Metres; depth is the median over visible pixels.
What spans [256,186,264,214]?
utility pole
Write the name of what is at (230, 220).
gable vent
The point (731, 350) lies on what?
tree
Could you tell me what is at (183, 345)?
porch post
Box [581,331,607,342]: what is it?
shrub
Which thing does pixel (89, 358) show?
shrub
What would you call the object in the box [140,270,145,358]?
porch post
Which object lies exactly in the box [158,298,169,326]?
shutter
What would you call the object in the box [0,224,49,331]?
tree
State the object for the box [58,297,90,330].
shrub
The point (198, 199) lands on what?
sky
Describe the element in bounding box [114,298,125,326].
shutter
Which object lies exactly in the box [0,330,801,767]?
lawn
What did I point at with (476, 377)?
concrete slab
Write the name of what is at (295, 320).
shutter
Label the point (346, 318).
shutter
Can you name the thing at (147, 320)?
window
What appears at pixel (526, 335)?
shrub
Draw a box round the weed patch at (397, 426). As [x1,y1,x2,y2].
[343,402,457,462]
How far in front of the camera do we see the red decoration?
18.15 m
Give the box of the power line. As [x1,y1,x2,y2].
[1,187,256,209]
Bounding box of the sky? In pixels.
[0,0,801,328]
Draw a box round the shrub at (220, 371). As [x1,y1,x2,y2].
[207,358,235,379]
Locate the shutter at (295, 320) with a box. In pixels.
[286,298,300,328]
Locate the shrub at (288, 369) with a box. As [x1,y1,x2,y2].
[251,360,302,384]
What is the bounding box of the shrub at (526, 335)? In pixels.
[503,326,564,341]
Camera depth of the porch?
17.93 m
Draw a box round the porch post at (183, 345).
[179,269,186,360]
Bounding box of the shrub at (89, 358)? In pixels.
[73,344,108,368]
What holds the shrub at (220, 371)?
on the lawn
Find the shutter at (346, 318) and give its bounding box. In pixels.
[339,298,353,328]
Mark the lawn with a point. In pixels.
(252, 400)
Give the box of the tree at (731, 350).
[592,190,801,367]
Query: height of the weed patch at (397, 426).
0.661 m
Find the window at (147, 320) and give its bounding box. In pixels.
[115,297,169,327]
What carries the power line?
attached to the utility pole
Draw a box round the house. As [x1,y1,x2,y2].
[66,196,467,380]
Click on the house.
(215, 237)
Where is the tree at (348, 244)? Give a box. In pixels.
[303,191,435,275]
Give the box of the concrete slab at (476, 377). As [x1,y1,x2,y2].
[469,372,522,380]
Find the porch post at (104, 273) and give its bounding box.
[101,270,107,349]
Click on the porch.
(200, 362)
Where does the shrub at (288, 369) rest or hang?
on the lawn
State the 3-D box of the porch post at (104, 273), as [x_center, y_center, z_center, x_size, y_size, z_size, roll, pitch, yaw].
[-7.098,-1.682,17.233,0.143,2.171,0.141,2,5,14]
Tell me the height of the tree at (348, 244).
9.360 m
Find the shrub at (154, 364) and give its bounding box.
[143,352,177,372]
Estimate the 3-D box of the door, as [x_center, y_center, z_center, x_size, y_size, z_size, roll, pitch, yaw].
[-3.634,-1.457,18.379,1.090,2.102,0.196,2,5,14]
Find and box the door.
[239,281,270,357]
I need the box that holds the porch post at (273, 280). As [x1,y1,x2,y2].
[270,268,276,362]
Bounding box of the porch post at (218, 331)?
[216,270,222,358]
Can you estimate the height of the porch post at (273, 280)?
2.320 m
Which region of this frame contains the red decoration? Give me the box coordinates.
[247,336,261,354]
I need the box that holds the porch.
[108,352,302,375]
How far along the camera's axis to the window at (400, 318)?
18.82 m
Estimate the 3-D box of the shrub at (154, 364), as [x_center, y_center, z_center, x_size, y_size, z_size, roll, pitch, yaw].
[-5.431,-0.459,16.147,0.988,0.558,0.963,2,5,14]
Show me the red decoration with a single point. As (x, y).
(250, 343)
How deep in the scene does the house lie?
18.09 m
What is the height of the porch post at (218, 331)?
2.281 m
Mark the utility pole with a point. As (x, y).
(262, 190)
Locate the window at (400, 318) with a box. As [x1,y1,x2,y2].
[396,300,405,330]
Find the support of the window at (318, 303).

----------

# Goal of the exercise:
Beginning at the line that contains "How far along", transcribe every line through the end of the material exactly, leaving out all earlier lines.

# Reply to the task:
How far along the camera's axis to the window at (400, 318)?
18.82 m
Estimate the 3-D box of the shrub at (154, 364), as [x_center, y_center, z_center, x_size, y_size, z_size, roll, pitch, yaw].
[-5.431,-0.459,16.147,0.988,0.558,0.963,2,5,14]
Show me the red decoration with a single point. As (x, y).
(250, 343)
How deep in the scene does the house lie?
18.09 m
What is the height of the porch post at (218, 331)?
2.281 m
Mark the utility pole with a point. As (x, y).
(262, 190)
Locate the window at (400, 318) with a box. As [x1,y1,x2,y2].
[396,300,405,330]
Find the support of the window at (318, 303).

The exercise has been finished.